Patients receiving ketamine saw a reduction in PTSD symptoms of approximately 25% at one day and one week after treatment. However, if patients received repeated injections over four weeks, PTSD symptoms decreased by only 12%. The reduction in depressive symptoms was more modest but still significant.

In most of these trials, patients received only one dose; In the other two, they were given an injection with the same dose six or more times over two to four weeks. Benefits after the first injection were similar across studies, but it is unclear how well additional doses of ketamine over time maintain these benefits.

Overall, the benefits of even a single injection of ketamine occur quickly, but are modest in magnitude. The best regimen for maintaining these benefits via ketamine reinjection has not been determined.

The importance of ketamine for PTSD

PTSD, a debilitating mental health disorder, occurs when past trauma causes flashbacks, nightmares, depressed mood, anxiety, and avoidance of activities that can trigger traumatic memories. Patients with PTSD are twice as likely to attempt suicide than the general population.

About 13 million Americans suffer from PTSD in a given year, which translates to approximately 5% of the adult population. PTSD is caused by experiencing or witnessing a traumatic event. Many veterans suffer from this disorder, as do survivors of physical abuse, natural disasters, child abuse, and sexual assault. People with moderate to severe illness miss an average of about three and a half days of work per month due to triggering symptoms or treatment of the illness.

Current treatments and advantages of ketamine

Trauma-focused psychotherapy — techniques that help patients remember, process and respond to traumatic memories — is the treatment of choice for PTSD, but it may take several weeks to see benefits, and not all patients respond.

For these people, antidepressants such as paroxetine, sertraline, and venlafaxine are recommended as alternatives or as an addition to psychotherapy.

But like psychotherapy, these medications may not work for a while — about five to eight weeks — unlike ketamine, which seems to start working almost immediately. However, the reduction in PTSD and depression symptoms over time after ketamine injections is about the same as that provided by traditional antidepressants once they take effect.

Because some people with severe PTSD may experience suicidal thoughts, time is of the essence; They simply may not be able to wait for traditional options to start working. Ketamine may serve as an effective bridge to immediately reduce patients’ symptoms until trauma-focused psychotherapy and other antidepressants are initiated.

Unresolved questions and costs

The big unknown about using ketamine to treat PTSD and depressive symptoms is how often injections will be needed. The data simply is not strong enough to determine whether multiple doses maintain effects better than just using a single dose.

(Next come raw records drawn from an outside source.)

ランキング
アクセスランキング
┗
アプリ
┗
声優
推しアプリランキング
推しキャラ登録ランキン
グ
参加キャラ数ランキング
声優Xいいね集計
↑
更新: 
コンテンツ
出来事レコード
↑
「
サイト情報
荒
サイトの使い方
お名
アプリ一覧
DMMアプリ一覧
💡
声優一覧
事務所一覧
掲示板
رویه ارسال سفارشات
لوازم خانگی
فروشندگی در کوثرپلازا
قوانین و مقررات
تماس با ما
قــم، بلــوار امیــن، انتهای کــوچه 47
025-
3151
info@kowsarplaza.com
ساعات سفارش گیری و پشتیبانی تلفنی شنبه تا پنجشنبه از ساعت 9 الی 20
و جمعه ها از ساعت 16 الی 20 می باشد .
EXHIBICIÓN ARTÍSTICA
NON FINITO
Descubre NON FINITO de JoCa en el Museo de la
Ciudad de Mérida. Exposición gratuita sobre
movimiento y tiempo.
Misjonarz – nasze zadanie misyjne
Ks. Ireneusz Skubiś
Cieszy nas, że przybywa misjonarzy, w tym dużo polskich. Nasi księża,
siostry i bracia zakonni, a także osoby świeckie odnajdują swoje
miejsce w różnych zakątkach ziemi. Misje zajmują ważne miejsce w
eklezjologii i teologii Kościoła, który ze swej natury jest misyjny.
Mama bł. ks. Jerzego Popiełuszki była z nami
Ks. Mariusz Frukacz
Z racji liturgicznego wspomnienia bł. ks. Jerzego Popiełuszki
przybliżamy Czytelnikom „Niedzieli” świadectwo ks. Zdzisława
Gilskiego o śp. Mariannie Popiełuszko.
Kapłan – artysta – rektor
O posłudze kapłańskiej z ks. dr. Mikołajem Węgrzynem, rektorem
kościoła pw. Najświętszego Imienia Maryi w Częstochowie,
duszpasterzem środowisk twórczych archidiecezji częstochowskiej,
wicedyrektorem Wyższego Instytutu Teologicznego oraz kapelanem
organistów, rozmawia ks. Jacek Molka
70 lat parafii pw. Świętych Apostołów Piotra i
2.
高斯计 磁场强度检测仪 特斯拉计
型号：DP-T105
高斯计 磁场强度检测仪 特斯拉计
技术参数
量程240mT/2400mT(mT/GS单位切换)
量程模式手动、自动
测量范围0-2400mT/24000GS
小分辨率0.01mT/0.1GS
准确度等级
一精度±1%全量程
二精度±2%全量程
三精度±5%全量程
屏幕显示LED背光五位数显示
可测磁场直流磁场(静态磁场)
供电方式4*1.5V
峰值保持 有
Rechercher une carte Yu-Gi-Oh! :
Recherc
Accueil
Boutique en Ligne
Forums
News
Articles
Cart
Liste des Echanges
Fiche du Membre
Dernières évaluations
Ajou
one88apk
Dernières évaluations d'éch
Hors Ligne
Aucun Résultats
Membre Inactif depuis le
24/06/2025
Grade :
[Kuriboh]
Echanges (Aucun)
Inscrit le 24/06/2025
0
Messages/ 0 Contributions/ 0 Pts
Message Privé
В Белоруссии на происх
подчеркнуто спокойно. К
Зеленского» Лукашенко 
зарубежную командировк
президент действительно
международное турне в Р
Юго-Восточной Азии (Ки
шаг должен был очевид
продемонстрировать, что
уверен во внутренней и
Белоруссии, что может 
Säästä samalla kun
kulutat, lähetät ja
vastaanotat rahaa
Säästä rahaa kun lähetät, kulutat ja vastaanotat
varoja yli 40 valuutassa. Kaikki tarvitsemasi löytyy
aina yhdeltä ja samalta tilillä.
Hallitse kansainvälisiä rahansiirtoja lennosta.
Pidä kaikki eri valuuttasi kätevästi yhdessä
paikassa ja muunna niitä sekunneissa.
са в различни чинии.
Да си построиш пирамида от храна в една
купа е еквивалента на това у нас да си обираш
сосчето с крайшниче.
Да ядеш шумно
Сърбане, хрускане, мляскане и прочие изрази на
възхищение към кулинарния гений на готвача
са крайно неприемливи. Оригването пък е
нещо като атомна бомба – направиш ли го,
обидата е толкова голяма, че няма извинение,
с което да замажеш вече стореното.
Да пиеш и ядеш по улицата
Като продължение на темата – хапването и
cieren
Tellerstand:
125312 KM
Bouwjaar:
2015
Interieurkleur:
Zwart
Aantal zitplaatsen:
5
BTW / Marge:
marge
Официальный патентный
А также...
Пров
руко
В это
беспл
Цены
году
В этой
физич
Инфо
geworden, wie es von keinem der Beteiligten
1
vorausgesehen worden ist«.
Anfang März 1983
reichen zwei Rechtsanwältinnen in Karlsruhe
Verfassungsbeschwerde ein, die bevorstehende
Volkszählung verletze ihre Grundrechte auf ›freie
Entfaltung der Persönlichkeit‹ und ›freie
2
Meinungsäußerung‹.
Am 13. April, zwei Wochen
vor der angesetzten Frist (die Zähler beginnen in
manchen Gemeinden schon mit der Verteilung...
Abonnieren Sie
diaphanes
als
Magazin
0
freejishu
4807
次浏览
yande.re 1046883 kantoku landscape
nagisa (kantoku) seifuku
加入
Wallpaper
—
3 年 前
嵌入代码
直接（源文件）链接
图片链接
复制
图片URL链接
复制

Ketamine costs about $800 per injection, so knowing how much to give each treatment and how many injections to give over time is important.

Risks of ketamine abuse

Most importantly, ketamine can be abused. If purchased from unlicensed pharmacies or online stores, the ketamine product is not approved by the Food and Drug Administration. It may not have the correct dose, it may have expired, or it may not have any ketamine in it. Or it may contain an alternative drug that contains a dangerous active ingredient, such as the synthetic drug LSD found on the streets. Such counterfeit products can harm or even kill patients.